Symmetric matrix and diagonalization

[EvLer]

This is a T/F question:
all symmetric matrices are diagonalizable.

I want to say no, but I do not know how exactly to show that... all I know is that to be diagonalizable, matrix should have enough eigenvectors, but does multiplicity of eigenvalues matter, i.e. can I say that if eignvalue has multiplicity > 1 then the matrix is not diagonalizable?
Thanks

EDIT: zero matrix is diagonalizable, right?

 

[Dick]

This is a T/F question:
all symmetric matrices are diagonalizable.

I want to say no, but I do not know how exactly to show that... all I know is that to be diagonalizable, matrix should have enough eigenvectors, but does multiplicity of eigenvalues matter, i.e. can I say that if eignvalue has multiplicity > 1 then the matrix is not diagonalizable?
Thanks

EDIT: zero matrix is diagonalizable, right?

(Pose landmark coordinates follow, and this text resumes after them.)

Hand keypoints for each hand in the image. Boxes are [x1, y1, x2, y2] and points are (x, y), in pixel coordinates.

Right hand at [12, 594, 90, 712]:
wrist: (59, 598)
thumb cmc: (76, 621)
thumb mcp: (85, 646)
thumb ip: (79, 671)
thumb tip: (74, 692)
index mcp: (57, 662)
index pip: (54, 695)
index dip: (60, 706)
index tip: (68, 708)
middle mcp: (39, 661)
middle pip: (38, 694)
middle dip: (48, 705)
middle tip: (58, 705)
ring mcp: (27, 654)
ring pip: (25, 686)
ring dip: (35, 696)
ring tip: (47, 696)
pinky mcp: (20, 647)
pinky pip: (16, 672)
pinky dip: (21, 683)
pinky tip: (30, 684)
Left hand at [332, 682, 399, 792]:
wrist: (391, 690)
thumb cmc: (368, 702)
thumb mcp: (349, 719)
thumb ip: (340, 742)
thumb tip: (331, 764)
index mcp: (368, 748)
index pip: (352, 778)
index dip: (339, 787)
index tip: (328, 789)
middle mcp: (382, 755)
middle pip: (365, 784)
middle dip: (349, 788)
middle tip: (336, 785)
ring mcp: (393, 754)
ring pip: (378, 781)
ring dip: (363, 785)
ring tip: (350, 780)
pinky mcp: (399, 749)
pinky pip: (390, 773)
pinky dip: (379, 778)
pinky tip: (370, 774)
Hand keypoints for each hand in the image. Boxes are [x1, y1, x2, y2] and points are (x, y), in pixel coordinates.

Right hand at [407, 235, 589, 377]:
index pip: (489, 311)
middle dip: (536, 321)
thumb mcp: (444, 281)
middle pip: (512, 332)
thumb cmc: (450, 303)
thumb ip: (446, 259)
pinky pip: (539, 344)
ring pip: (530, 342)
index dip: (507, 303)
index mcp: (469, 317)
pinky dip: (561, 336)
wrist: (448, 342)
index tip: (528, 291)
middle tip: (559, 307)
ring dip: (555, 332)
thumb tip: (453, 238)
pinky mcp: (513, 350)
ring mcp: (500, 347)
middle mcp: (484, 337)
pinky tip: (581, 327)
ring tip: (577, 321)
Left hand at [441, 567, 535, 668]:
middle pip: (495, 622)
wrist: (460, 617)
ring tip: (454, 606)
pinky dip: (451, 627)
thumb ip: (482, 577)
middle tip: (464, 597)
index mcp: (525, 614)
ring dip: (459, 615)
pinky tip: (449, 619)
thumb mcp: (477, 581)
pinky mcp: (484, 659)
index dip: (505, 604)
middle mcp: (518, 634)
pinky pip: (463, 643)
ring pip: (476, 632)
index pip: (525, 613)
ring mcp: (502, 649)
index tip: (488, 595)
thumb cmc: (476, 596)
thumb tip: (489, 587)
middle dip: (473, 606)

The zero matrix is already diagonal. So it's VERY diagonalizable. Think spectral theorem.

 

[EvLer]

...Think spectral theorem.

ummm... not there yet

 

[Dick]

You must have something like it. Note that it also makes a big difference whether the entries are real or complex. If they are real then it's true, but a proof is just a proof of the finite dimensional version of the spectral theorem. If they are complex, then you just need a counter example. Because it's false.

 

[EvLer]

oh, yeah, looked at further chapters, now I see the spectral theorem. Thanks a lot.

 

[ZioX]

Uhhh. Not true.

Remember eigenvalues have a lot to do with what field you're in.

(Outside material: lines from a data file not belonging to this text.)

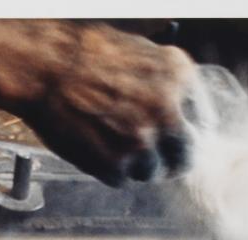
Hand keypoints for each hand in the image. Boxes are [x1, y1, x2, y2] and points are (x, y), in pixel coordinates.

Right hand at [14, 24, 197, 185]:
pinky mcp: (114, 165)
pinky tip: (91, 146)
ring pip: (149, 172)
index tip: (177, 142)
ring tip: (107, 142)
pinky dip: (107, 169)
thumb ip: (166, 83)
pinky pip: (119, 179)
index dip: (187, 134)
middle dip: (168, 160)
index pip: (204, 123)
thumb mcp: (140, 52)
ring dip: (133, 164)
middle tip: (152, 159)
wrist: (43, 66)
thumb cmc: (82, 54)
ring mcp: (142, 142)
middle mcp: (168, 112)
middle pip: (183, 156)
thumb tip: (179, 110)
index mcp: (181, 78)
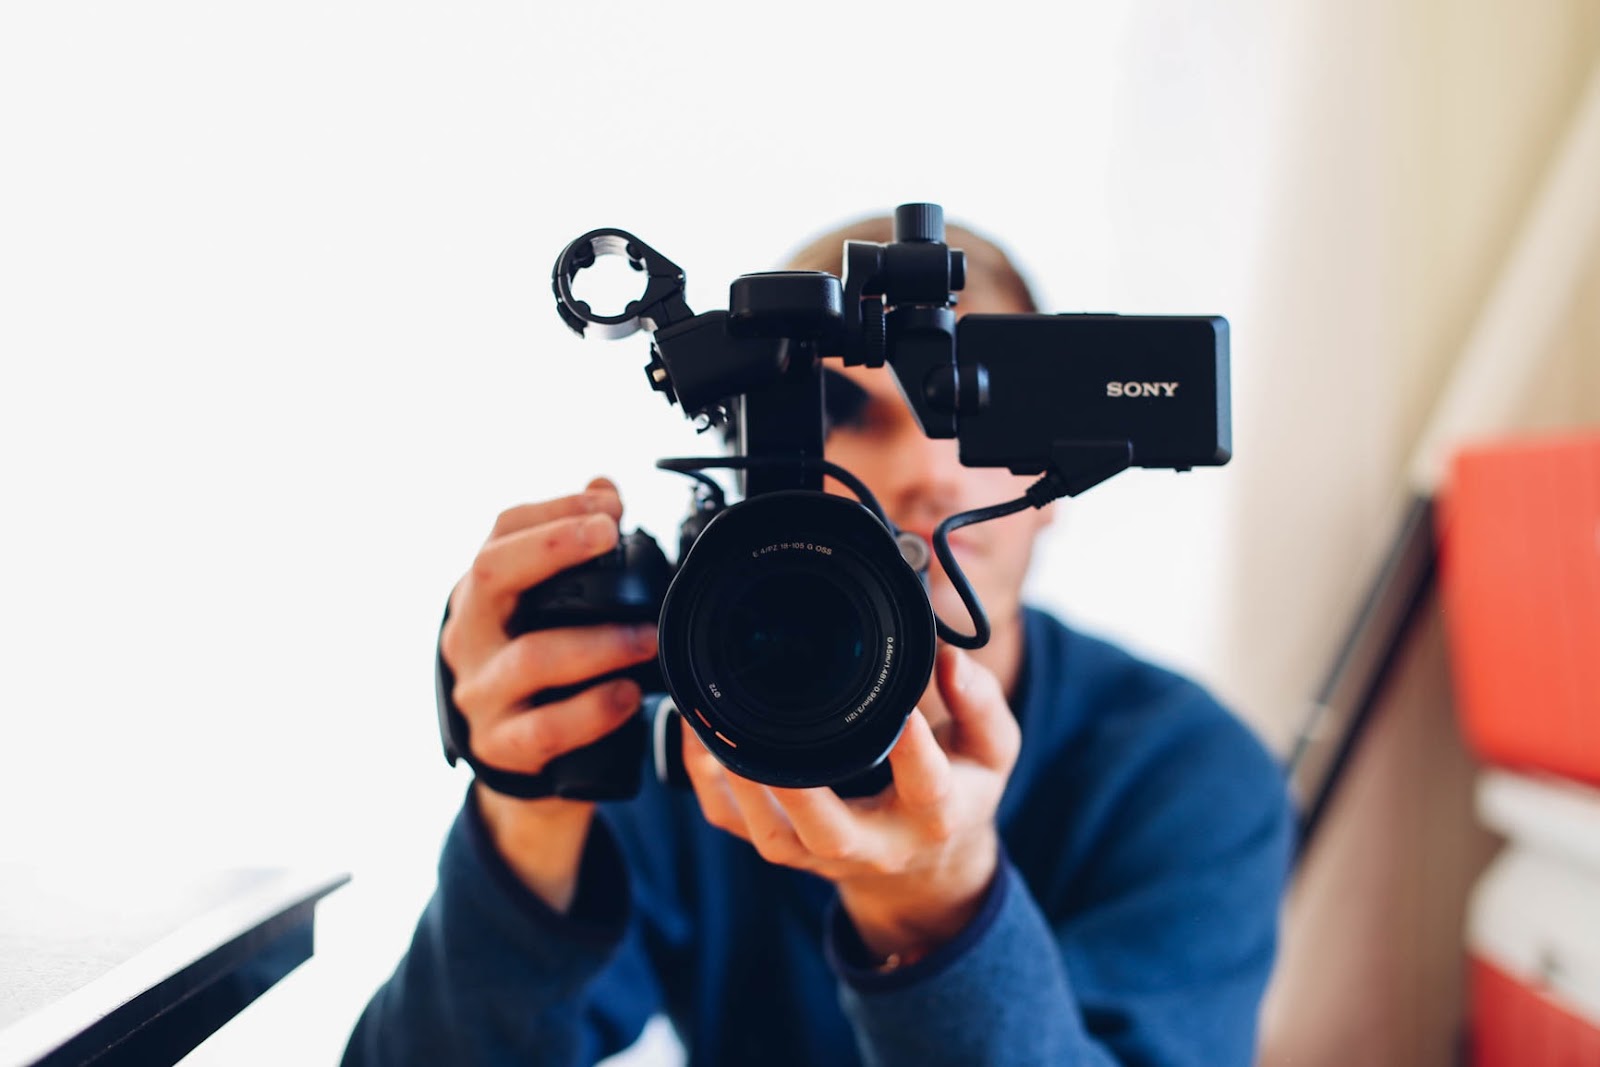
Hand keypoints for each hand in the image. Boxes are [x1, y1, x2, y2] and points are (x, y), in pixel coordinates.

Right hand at [441, 476, 657, 909]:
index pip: (501, 533)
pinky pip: (545, 728)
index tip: (610, 505)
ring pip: (531, 657)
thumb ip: (571, 551)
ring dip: (598, 641)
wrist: (520, 763)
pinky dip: (592, 711)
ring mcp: (480, 693)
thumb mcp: (544, 609)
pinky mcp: (502, 747)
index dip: (554, 509)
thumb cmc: (538, 669)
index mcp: (480, 594)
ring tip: (647, 635)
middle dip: (552, 548)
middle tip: (610, 537)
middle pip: (490, 575)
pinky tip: (627, 695)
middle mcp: (468, 636)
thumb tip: (604, 485)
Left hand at [682, 644, 1020, 961]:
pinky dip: (709, 783)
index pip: (926, 785)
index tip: (903, 710)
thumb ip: (978, 702)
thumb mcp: (991, 750)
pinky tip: (699, 737)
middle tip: (772, 736)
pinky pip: (734, 822)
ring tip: (716, 725)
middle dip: (799, 791)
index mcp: (933, 814)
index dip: (913, 750)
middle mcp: (874, 843)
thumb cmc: (957, 792)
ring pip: (771, 833)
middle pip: (829, 831)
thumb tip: (947, 655)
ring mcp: (820, 854)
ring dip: (740, 784)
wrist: (924, 868)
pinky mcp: (783, 847)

Principal axis theorem is the theorem you want.

 

[HallsofIvy]

A symmetric matrix is "self-adjoint"- that is, for a symmetric matrix A, the dot product (Ax).y= x.(Ay). It's fairly easy to prove, it may already be proven in your book, that any self-adjoint (and, so, any symmetric) n by n matrix has n independent eigenvectors. Using those eigenvectors as basis gives you a diagonal matrix with the eigenvalues on the diagonal.

 

[matt grime]

...over an algebraically closed field...

 

[HallsofIvy]

A symmetric matrix is "self-adjoint"- that is, for a symmetric matrix A, the dot product (Ax).y= x.(Ay). It's fairly easy to prove, it may already be proven in your book, that any self-adjoint (and, so, any symmetric) n by n matrix has n independent eigenvectors. Using those eigenvectors as basis gives you a diagonal matrix with the eigenvalues on the diagonal.

...over an algebraically closed field...

Was that in response to my post? The field of real numbers is not algebraically closed but it is certainly true that any symmetric matrix over the real numbers has real eigenvalues. In fact, any self-adjoint linear transformation on a vector space over the real numbers has all real eigenvalues.

 

[matt grime]

I should have said 'not necessarily over the field of definition of the matrix'. Or 'a field with sufficiently many elements'.